Yawnkin es un pequeño monstruo peludo con dos cuernos diminutos, cuatro dientes pequeños y un gran bostezo.

Todas las mañanas, abre un ojo somnoliento, estira sus suaves y peludos brazos y siente un bostezo que crece en lo más profundo de su estómago. ¡HAAA! Sale redondo y cálido como una pequeña nube.

En el desayuno, Yawnkin intenta comer sus gachas con mucho cuidado. Pero otro bostezo sube de puntillas por su garganta. ¡HAAA! ¡La cuchara se mueve, la papilla se tambalea y salpica! Una pequeña masa cae justo sobre su cabeza.

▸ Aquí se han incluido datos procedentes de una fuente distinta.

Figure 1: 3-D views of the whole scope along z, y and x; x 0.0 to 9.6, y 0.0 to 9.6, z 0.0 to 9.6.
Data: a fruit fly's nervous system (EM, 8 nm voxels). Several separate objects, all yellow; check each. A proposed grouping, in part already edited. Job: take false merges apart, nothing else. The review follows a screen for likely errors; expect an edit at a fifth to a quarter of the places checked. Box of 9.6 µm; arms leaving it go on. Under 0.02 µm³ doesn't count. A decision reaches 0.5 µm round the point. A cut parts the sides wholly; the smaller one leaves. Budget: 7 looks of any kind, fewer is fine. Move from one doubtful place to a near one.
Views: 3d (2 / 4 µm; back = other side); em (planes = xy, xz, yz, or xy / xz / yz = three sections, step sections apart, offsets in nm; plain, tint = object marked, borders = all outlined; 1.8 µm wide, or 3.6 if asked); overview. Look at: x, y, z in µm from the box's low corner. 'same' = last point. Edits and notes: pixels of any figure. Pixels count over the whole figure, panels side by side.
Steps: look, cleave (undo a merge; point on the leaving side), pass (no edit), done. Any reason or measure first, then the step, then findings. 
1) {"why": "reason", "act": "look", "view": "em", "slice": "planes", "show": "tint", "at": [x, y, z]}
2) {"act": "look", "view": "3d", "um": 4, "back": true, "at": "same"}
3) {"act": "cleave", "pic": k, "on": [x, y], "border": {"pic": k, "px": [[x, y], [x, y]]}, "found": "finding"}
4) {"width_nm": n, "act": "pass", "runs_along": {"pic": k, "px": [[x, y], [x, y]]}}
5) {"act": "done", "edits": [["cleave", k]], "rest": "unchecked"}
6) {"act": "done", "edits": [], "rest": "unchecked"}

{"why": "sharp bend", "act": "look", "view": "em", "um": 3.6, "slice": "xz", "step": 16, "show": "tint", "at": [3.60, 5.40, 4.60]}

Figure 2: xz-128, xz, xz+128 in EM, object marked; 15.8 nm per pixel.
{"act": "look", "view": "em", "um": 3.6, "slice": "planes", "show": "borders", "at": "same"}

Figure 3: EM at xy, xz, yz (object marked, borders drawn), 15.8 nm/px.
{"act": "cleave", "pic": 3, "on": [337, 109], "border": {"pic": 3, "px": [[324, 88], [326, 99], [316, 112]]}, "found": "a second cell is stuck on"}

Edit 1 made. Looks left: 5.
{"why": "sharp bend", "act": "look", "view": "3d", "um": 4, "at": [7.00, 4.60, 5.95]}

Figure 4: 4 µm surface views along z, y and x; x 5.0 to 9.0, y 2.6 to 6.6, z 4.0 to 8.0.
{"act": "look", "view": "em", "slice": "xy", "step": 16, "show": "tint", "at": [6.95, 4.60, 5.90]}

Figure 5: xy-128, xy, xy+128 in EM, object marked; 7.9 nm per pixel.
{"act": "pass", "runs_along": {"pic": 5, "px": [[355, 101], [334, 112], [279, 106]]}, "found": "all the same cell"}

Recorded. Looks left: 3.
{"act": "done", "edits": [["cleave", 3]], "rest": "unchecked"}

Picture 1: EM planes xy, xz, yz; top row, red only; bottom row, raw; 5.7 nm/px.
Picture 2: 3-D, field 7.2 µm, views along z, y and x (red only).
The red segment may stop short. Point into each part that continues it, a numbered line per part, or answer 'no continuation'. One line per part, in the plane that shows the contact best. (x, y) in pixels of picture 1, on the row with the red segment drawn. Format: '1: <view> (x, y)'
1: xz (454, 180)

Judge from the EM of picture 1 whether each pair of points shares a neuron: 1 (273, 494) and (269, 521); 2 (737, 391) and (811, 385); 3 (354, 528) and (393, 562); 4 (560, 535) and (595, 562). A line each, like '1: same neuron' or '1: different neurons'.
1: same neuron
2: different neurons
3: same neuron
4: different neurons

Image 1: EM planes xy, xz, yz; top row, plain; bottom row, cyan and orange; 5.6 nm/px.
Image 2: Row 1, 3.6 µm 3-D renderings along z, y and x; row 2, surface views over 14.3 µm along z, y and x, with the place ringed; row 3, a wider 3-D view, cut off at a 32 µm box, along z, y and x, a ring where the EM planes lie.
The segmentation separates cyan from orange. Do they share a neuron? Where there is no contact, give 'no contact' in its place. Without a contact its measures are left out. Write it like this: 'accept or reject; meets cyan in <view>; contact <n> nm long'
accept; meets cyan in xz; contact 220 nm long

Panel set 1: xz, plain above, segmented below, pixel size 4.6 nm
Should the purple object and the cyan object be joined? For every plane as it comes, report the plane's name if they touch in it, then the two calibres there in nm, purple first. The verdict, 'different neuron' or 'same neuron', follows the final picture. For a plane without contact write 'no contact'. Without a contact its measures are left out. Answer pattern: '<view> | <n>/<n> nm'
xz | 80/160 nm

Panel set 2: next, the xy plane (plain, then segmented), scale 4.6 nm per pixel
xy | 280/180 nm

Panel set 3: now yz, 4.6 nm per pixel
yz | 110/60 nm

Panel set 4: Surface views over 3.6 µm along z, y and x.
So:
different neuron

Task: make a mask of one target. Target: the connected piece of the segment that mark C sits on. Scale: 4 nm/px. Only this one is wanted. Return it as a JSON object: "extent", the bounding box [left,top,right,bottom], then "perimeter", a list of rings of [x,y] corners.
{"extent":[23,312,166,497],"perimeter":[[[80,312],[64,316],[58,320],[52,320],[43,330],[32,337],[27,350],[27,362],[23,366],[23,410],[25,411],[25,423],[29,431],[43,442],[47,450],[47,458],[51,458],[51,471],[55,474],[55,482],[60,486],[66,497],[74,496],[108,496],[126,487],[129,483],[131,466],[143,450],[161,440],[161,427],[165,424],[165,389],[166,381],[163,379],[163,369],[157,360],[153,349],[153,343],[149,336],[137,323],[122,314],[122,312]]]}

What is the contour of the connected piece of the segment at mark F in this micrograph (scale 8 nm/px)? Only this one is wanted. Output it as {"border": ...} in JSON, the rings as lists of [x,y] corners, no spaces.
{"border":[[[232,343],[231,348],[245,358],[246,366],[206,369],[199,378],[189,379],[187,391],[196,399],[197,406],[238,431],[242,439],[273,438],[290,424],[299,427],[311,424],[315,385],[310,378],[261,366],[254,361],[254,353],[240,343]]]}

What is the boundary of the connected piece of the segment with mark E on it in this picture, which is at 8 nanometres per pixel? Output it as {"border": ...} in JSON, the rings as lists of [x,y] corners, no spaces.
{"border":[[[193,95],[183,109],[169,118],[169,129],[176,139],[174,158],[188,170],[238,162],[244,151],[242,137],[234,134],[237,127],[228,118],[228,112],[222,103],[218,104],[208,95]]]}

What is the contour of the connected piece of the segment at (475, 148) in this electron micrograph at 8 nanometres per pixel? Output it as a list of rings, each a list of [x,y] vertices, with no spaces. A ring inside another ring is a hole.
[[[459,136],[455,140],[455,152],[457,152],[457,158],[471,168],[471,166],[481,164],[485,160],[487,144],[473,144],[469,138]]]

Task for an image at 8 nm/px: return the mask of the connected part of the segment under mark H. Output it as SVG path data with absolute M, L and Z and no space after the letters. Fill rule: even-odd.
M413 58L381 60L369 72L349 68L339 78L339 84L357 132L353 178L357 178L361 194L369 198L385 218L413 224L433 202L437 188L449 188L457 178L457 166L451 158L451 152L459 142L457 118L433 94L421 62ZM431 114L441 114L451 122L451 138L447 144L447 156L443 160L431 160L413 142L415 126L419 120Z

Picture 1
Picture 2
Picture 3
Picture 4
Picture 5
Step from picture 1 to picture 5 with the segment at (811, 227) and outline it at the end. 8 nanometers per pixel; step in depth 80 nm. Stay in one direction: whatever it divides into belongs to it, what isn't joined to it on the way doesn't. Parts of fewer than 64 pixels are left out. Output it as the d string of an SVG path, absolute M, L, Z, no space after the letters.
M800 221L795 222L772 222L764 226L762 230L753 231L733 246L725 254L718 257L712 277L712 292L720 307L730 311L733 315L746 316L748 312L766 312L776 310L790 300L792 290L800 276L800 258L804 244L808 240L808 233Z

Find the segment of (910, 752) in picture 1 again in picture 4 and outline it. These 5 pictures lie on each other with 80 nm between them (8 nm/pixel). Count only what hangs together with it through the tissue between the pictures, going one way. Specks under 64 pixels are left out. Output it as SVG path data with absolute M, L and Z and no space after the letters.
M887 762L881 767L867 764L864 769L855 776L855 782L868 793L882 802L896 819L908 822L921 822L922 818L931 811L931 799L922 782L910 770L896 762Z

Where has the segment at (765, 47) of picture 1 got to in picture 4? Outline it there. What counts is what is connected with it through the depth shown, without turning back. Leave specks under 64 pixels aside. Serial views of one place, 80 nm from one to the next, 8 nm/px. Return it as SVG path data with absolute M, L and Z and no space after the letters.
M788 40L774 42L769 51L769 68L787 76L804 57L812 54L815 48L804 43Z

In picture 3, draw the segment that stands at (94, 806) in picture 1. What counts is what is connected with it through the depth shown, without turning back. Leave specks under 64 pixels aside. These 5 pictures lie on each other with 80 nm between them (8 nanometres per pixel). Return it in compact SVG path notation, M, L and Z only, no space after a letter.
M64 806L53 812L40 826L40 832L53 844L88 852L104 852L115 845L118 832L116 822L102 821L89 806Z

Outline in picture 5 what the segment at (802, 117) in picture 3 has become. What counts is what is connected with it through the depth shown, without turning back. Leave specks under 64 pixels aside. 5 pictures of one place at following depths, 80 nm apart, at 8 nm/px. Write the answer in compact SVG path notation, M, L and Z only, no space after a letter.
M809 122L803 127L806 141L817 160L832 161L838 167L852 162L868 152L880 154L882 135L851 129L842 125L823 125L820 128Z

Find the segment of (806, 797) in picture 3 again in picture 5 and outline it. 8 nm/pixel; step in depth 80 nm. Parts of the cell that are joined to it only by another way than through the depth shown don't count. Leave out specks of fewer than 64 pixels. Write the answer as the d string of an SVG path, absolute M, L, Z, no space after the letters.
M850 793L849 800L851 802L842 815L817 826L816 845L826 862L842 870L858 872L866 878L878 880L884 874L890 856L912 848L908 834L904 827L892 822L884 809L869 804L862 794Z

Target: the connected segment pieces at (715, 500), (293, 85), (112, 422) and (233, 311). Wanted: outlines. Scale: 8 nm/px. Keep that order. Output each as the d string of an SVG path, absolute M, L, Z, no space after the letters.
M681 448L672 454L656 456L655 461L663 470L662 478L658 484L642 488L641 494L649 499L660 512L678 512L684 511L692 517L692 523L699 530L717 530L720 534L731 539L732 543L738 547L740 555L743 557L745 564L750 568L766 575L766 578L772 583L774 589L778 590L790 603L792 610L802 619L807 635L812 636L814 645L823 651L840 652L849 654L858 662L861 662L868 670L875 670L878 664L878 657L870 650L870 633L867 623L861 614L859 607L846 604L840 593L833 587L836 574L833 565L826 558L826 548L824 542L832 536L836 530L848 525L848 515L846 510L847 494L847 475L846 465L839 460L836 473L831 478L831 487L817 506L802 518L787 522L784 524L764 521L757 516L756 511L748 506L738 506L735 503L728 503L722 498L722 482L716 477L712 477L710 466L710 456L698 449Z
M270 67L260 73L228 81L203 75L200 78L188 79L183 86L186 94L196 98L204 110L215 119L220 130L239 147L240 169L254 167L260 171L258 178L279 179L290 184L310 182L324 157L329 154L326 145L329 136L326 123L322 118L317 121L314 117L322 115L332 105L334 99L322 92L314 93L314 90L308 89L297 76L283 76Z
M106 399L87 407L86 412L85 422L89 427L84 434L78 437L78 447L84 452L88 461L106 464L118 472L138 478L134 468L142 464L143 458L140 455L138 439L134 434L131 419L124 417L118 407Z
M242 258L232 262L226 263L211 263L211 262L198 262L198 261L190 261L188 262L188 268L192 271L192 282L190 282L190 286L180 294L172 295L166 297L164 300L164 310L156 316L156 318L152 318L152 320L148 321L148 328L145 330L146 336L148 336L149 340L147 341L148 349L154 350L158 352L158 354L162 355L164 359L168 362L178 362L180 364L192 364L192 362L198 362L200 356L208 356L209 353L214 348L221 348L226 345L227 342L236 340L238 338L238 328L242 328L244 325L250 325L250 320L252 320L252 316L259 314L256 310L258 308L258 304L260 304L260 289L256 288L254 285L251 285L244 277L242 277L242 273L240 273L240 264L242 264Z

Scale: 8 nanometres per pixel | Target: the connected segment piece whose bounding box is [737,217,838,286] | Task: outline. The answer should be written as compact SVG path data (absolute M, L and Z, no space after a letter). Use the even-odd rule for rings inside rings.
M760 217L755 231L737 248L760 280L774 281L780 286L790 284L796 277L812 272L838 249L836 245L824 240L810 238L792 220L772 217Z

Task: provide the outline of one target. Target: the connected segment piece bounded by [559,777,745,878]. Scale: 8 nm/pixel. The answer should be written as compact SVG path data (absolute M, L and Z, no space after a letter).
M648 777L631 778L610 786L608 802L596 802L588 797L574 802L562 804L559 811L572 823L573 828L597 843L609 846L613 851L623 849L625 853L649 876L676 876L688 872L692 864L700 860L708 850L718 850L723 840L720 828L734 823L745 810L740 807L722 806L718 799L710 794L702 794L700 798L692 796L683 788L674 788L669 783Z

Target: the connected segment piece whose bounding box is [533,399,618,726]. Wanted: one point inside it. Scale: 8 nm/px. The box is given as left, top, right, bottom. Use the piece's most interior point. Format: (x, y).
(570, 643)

Afuera, en el patio, Yawnkin mira las flores y los árboles adormilados. Luego vuelve a bostezar. ¡HAAA! Las hojas se elevan en el aire y giran a su alrededor como un suave confeti verde.

Y los bostezos son contagiosos. El gato parpadea y bosteza, miau-haaa. El perro se estira y bosteza, guau-haaa. Hasta el pajarito se esponja las plumas y bosteza, tweet-haaa.

Yawnkin respira más profundamente que jamás haya tomado. Sus mejillas se hinchan, sus cuernos se mueven y luego llega el mayor bostezo del jardín. ¡HAAAAAA! Rueda suavemente sobre la hierba. "Ji, ji", se ríe Yawnkin. "Ese fue uno grande".

Pronto el cielo se vuelve azul y oscuro. Es hora de dormir, pero nadie tiene sueño todavía. El gato se menea, el perro se ríe y el pájaro salta, salta, salta. Todo el mundo es demasiado tonto para sentar cabeza.

Entonces Yawnkin intenta un bostezo más. Este no es grande ni saltarín. Éste es lento. Éste es suave. Éste está calentito. Haaaa… El silencioso bostezo recorre el jardín como una manta.

El gato enrolla la cola y cierra los ojos. Haaa… El perro apoya la cabeza sobre sus patas. Haa… El pájaro mete su pico debajo de su ala. Ja… Las risas se desvanecen en pequeños suspiros somnolientos.

¿Y Bostezo? Mmm. Yawnkin se acurruca formando una bolita acogedora. La luna se asoma entre las nubes, el jardín se queda en silencio y su gran bostezo se convierte en un pequeño susurro de buenas noches. Shhh… shhh… Buenas noches, Yawnkin.